You may argue that what any person believes is legitimate to that person.  Um, no.  Without a methodology of belief, that represents a lie and a cop-out by that person.  “I believe because I feel like it?”  That doesn’t cut the mustard in serious discussion.

So my point here is that everyone’s belief system has to begin with a disciplined foundation.  We believe something to be true because we have objective evidence, and that evidence allows us to formulate a hypothesis that is testable.  The test may be explicit, or it may be supported or rejected based on additional evidence.  But we cannot believe something because we feel like it.  Life doesn’t work that way.

Few of us think this way in determining our beliefs, and that is unfortunate.
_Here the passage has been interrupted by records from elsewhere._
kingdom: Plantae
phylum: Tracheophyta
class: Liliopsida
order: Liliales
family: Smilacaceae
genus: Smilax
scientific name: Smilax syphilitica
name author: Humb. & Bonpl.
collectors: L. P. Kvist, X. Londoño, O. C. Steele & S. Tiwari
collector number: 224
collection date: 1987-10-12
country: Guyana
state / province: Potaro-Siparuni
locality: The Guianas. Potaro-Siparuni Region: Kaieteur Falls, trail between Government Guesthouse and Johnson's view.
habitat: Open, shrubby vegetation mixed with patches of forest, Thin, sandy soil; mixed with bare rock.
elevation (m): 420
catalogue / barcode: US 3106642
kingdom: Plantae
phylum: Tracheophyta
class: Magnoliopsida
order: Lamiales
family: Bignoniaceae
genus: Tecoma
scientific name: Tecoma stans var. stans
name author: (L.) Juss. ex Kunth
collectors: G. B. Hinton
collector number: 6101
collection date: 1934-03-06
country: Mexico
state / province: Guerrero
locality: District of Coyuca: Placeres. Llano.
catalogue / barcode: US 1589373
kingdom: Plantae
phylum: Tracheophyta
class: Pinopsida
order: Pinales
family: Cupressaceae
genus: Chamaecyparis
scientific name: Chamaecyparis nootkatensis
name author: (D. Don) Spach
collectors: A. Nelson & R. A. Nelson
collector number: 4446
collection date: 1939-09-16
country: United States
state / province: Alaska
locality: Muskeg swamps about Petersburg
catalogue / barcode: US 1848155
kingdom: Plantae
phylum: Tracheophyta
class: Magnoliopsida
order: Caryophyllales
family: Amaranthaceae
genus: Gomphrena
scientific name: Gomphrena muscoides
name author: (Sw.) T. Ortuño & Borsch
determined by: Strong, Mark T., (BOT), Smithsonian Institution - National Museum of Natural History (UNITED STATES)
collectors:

You might also argue that this is an amusing stance for me to be taking.  Decades ago, I learned, and internalized, the scientific method as an undergrad psychology student, which some may consider an odd field of study for that discipline.  But as a social science, psychology is probably the best discipline for employing the scientific method.  It meant a lot for me to begin my adult life with a foundation of the scientific method.  Others can benefit too.